If undertraining or lack of complexity results in underfitting, then a logical prevention strategy would be to increase the duration of training or add more relevant inputs. However, if you train the model too much or add too many features to it, you may overfit your model, resulting in low bias but high variance (i.e. the bias-variance tradeoff). In this scenario, the statistical model fits too closely against its training data, rendering it unable to generalize well to new data points. It's important to note that some types of models can be more prone to overfitting than others, such as decision trees or KNN.
Identifying overfitting can be more difficult than underfitting because unlike underfitting, the training data performs at high accuracy in an overfitted model. To assess the accuracy of an algorithm, a technique called k-fold cross-validation is typically used.
In k-folds cross-validation, data is split into k equally sized subsets, which are also called “folds.” One of the k-folds will act as the test set, also known as the holdout set or validation set, and the remaining folds will train the model. This process repeats until each of the fold has acted as a holdout fold. After each evaluation, a score is retained and when all iterations have completed, the scores are averaged to assess the performance of the overall model.
The ideal scenario when fitting a model is to find the balance between overfitting and underfitting. Identifying that “sweet spot” between the two allows machine learning models to make predictions with accuracy.
Since we can detect underfitting based off of the training set, we can better assist at establishing the dominant relationship between the input and output variables at the onset. By maintaining adequate model complexity, we can avoid underfitting and make more accurate predictions. Below are a few techniques that can be used to reduce underfitting:
Regularization is typically used to reduce the variance with a model by applying a penalty to the input parameters with the larger coefficients. There are a number of different methods, such as L1 regularization, Lasso regularization, dropout, etc., which help to reduce the noise and outliers within a model. However, if the data features become too uniform, the model is unable to identify the dominant trend, leading to underfitting. By decreasing the amount of regularization, more complexity and variation is introduced into the model, allowing for successful training of the model.

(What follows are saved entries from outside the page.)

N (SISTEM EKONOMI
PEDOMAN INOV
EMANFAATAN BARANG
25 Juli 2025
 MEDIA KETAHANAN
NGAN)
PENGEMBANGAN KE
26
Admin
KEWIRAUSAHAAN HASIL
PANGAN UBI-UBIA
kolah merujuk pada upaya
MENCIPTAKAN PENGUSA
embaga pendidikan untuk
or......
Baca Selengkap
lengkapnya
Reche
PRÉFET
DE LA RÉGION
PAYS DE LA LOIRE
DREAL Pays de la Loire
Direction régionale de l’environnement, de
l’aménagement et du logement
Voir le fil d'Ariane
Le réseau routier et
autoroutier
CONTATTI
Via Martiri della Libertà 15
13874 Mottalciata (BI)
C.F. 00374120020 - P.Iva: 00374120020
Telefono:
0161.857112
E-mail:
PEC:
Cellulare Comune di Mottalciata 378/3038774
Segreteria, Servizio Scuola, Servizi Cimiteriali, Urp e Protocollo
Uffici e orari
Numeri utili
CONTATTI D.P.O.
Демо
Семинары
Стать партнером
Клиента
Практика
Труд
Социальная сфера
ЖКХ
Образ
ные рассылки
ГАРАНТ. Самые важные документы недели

As mentioned earlier, stopping training too soon can also result in underfit model. Therefore, by extending the duration of training, it can be avoided. However, it is important to cognizant of overtraining, and subsequently, overfitting. Finding the balance between the two scenarios will be key.
With any model, specific features are used to determine a given outcome. If there are not enough predictive features present, then more features or features with greater importance, should be introduced. For example, in a neural network, you might add more hidden neurons or in a random forest, you may add more trees. This process will inject more complexity into the model, yielding better training results.